* REQUIRED WORK *
Retype, character for character, the line containing "request of Queen" along with each line after it through the end of the data, and only those.
[Opening SOURCE MATERIAL section]
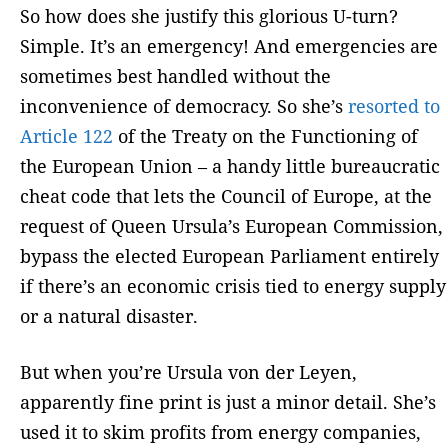
So how does she justify this glorious U-turn?
Simple. It’s an emergency! And emergencies are
sometimes best handled without the
inconvenience of democracy. So she’s
resorted to
Article 122
of the Treaty on the Functioning of
the European Union – a handy little bureaucratic
cheat code that lets the Council of Europe, at the
request of Queen Ursula’s European Commission,
bypass the elected European Parliament entirely
if there’s an economic crisis tied to energy supply
or a natural disaster.
But when you’re Ursula von der Leyen,
apparently fine print is just a minor detail. She’s
used it to skim profits from energy companies,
[Closing SOURCE MATERIAL section]
* SOLUTION FOR THIS PROBLEM *
request of Queen Ursula’s European Commission,
bypass the elected European Parliament entirely
if there’s an economic crisis tied to energy supply
or a natural disaster.
But when you’re Ursula von der Leyen,
apparently fine print is just a minor detail. She’s
used it to skim profits from energy companies,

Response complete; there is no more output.